During its short formal history, psychology has proclaimed itself to be a science, though this claim has sometimes been disputed (as we’ll see) and what goes after the intro text definition “Psychology is the science of ….” has changed. However, it’s rarely the case (outside Division 24 types) that psychologists tackle the question of what science is and how it works. There’s a huge literature on this (it’s called philosophy of science), but as Thomas Kuhn observed about sciences in general, scientists consult this literature only during periods of doubt and crisis. This literature is the focus of the first 2 weeks’ classes, though I try to tame it by focussing on one important question: What is scientific explanation? Thus we also will ask, can psychology give scientific explanations of the same type given in other sciences? Should it?
Afterthoughts on class of August 21. On our first day, I took up the question of scientific explanation, and covered the most traditional way of treating it, associated with positivism and logical positivism. The positivist movement is of great importance in philosophy of science, because it basically created the field. Positivists saw science as a uniquely (in the strong sense) successful human institution, and strove to distill the essence of science into a content-free set of methods that could be applied to any topic whatsoever, from the movements of the planets to the question of god’s existence. As it did so, positivism began to influence the practice of science, especially those sciences, such as psychology, that were uncertain of their status as sciences (we’ll get to this historical part later).
Positivists proposed a very precise definition of scientific explanation, the deductive-nomological model, that I covered in the first lecture. Critical to the the D-N model are these ideas: laws of nature, explanation as deduction, and explanation as prediction.
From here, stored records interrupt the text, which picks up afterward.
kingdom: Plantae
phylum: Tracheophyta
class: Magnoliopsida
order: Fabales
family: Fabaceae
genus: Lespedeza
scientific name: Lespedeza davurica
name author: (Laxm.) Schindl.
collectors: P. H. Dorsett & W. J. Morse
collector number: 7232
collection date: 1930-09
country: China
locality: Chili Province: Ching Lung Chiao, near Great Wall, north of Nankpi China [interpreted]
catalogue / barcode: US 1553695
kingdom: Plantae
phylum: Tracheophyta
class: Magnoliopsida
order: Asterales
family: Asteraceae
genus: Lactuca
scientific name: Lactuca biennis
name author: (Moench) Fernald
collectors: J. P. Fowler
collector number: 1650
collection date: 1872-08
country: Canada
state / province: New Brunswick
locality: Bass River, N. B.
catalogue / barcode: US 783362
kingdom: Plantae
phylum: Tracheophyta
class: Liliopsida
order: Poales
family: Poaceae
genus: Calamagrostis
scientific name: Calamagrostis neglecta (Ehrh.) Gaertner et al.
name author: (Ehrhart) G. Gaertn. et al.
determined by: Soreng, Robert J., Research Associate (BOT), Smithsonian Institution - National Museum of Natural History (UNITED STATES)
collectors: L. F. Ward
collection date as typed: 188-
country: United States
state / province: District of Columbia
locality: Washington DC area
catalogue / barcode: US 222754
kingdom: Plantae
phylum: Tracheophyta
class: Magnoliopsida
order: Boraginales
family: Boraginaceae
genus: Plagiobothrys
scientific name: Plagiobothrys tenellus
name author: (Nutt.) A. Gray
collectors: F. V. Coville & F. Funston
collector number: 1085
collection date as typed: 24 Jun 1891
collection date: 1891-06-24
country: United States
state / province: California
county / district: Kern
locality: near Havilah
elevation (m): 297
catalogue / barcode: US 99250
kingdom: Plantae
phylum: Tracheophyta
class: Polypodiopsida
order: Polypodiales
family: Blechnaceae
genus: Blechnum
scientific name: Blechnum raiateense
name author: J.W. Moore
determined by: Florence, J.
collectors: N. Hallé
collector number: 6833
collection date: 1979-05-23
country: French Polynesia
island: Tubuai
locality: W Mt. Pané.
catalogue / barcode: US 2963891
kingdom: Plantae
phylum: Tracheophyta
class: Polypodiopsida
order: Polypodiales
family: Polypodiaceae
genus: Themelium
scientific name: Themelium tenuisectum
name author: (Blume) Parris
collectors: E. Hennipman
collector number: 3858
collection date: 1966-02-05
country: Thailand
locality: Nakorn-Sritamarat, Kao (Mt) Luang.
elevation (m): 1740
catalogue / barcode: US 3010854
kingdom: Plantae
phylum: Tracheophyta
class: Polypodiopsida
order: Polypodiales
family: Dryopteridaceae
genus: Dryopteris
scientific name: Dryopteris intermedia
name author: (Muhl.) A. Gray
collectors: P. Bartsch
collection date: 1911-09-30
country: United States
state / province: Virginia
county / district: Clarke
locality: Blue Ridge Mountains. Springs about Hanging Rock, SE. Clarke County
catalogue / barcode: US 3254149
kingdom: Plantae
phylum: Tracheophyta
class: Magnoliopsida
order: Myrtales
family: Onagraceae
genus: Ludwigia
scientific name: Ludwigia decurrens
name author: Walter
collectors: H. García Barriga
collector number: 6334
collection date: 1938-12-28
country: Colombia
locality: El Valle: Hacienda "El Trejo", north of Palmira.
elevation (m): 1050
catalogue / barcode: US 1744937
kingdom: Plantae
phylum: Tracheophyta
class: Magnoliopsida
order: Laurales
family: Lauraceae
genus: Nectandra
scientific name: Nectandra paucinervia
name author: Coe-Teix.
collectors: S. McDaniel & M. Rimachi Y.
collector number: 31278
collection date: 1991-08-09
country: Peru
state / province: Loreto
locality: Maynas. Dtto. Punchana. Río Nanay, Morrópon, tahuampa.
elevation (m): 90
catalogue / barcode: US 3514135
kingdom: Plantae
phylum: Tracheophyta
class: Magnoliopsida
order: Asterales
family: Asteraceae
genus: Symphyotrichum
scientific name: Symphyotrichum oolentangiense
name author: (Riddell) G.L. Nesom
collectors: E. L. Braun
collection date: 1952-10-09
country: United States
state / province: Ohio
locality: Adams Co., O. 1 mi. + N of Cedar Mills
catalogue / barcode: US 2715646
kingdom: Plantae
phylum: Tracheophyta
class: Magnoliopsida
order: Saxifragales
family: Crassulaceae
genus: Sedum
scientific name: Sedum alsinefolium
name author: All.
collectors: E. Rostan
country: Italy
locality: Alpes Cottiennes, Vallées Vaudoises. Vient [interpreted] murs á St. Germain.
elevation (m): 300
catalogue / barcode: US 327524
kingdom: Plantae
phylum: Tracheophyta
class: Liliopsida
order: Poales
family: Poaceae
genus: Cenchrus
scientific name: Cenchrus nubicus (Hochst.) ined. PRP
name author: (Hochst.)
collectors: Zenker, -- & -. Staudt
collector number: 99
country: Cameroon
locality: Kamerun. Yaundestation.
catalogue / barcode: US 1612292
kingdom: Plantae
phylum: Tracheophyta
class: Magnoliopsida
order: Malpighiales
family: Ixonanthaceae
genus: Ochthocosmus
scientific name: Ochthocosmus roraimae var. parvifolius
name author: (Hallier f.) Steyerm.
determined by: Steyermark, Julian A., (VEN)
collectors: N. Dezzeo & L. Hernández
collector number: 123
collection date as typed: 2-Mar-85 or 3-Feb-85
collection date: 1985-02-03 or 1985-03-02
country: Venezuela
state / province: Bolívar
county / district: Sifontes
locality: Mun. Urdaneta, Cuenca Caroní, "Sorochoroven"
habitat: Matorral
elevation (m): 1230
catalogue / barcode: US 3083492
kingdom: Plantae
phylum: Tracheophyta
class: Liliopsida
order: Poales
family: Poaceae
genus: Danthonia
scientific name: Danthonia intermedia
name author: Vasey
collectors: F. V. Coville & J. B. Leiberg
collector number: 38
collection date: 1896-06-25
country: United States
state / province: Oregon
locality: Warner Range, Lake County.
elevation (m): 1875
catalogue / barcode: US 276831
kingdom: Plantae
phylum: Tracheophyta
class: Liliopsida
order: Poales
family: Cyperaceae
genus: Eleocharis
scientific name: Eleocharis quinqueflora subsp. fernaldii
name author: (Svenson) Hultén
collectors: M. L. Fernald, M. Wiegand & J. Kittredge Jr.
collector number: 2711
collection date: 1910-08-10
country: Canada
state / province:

Forethoughts. In the next class, we will consider criticisms of the D-N model and alternatives to it, most importantly the causal approach and the semantic conception of theories. One thing to do before class is to think about the term “model” as you have encountered it in psychology and the use of the term “model” in the economics paper I have asked you to read. Of course, that paper’s authors are writing for fellow economists, so their definition is implicit (though, as we’ll see, closer to the formal meaning in philosophy of science) and thus hard to grasp. But I hope the exercise in encountering a mysterious, even alien, scientific, culture, will help in achieving one of my major goals for the course: Seeing psychology from the outside.